## What to produce
What is needed is a word-for-word transcription of every record below.

[Stored data entries]
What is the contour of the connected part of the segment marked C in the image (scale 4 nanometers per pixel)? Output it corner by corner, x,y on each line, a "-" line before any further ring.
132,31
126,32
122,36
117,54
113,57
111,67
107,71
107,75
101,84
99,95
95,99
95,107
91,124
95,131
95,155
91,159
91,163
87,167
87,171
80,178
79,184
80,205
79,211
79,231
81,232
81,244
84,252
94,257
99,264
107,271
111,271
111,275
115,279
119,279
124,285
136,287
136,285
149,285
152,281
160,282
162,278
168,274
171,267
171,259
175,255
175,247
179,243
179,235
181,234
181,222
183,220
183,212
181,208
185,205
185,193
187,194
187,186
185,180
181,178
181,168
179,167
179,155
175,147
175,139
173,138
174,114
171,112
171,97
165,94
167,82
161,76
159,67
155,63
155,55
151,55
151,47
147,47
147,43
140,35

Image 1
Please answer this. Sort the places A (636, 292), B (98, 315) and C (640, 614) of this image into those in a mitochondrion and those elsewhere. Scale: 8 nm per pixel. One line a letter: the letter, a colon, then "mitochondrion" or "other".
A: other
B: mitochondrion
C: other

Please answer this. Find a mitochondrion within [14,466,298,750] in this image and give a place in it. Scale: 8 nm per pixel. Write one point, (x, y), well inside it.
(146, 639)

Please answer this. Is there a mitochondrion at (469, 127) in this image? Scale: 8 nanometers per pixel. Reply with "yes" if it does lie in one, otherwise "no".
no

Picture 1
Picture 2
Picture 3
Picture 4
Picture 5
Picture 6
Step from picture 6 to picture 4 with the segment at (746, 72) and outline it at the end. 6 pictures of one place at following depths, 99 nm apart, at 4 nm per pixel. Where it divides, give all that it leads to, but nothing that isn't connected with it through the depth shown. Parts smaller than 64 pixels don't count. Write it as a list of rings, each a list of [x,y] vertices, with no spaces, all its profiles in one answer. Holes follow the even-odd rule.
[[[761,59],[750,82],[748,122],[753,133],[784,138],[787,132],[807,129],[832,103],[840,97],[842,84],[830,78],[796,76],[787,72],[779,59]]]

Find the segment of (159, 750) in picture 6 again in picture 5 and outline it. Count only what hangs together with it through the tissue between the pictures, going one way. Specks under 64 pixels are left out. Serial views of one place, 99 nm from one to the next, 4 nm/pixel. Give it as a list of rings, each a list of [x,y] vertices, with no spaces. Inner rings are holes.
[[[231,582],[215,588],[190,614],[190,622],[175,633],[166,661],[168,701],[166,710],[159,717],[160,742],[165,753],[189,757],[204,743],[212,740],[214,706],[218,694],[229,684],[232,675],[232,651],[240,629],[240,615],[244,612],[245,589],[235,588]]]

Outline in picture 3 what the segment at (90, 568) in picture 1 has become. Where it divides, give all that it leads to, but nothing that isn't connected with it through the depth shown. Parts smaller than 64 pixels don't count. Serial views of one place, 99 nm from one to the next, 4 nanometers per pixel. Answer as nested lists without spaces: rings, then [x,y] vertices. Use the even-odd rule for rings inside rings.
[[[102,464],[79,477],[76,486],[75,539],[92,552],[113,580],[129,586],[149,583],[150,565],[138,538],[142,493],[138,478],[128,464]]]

## Response for this exercise
What is the contour of the connected part of the segment marked C in the image (scale 4 nanometers per pixel)? Output it corner by corner, x,y on each line, a "-" line before any further ring.
132,31
126,32
122,36
117,54
113,57
111,67
107,71
107,75
101,84
99,95
95,99
95,107
91,124
95,131
95,155
91,159
91,163
87,167
87,171
80,178
79,184
80,205
79,211
79,231
81,232
81,244
84,252
94,257
99,264
107,271
111,271
111,275
115,279
119,279
124,285
136,287
136,285
149,285
152,281
160,282
162,278
168,274
171,267
171,259
175,255
175,247
179,243
179,235
181,234
181,222
183,220
183,212
181,208
185,205
185,193
187,194
187,186
185,180
181,178
181,168
179,167
179,155
175,147
175,139
173,138
174,114
171,112
171,97
165,94
167,82
161,76
159,67
155,63
155,55
151,55
151,47
147,47
147,43
140,35

Image 1
Please answer this. Sort the places A (636, 292), B (98, 315) and C (640, 614) of this image into those in a mitochondrion and those elsewhere. Scale: 8 nm per pixel. One line a letter: the letter, a colon, then "mitochondrion" or "other".
A: other
B: mitochondrion
C: other

Please answer this. Find a mitochondrion within [14,466,298,750] in this image and give a place in it. Scale: 8 nm per pixel. Write one point, (x, y), well inside it.
(146, 639)

Please answer this. Is there a mitochondrion at (469, 127) in this image? Scale: 8 nanometers per pixel. Reply with "yes" if it does lie in one, otherwise "no".
no

Picture 1
Picture 2
Picture 3
Picture 4
Picture 5
Picture 6
Step from picture 6 to picture 4 with the segment at (746, 72) and outline it at the end. 6 pictures of one place at following depths, 99 nm apart, at 4 nm per pixel. Where it divides, give all that it leads to, but nothing that isn't connected with it through the depth shown. Parts smaller than 64 pixels don't count. Write it as a list of rings, each a list of [x,y] vertices, with no spaces, all its profiles in one answer. Holes follow the even-odd rule.
[[[761,59],[750,82],[748,122],[753,133],[784,138],[787,132],[807,129],[832,103],[840,97],[842,84],[830,78],[796,76],[787,72],[779,59]]]

Find the segment of (159, 750) in picture 6 again in picture 5 and outline it. Count only what hangs together with it through the tissue between the pictures, going one way. Specks under 64 pixels are left out. Serial views of one place, 99 nm from one to the next, 4 nm/pixel. Give it as a list of rings, each a list of [x,y] vertices, with no spaces. Inner rings are holes.
[[[231,582],[215,588],[190,614],[190,622],[175,633],[166,661],[168,701],[166,710],[159,717],[160,742],[165,753],[189,757],[204,743],[212,740],[214,706],[218,694],[229,684],[232,675],[232,651],[240,629],[240,615],[244,612],[245,589],[235,588]]]

Outline in picture 3 what the segment at (90, 568) in picture 1 has become. Where it divides, give all that it leads to, but nothing that isn't connected with it through the depth shown. Parts smaller than 64 pixels don't count. Serial views of one place, 99 nm from one to the next, 4 nanometers per pixel. Answer as nested lists without spaces: rings, then [x,y] vertices. Use the even-odd rule for rings inside rings.
[[[102,464],[79,477],[76,486],[75,539],[92,552],[113,580],[129,586],[149,583],[150,565],[138,538],[142,493],[138,478],[128,464]]]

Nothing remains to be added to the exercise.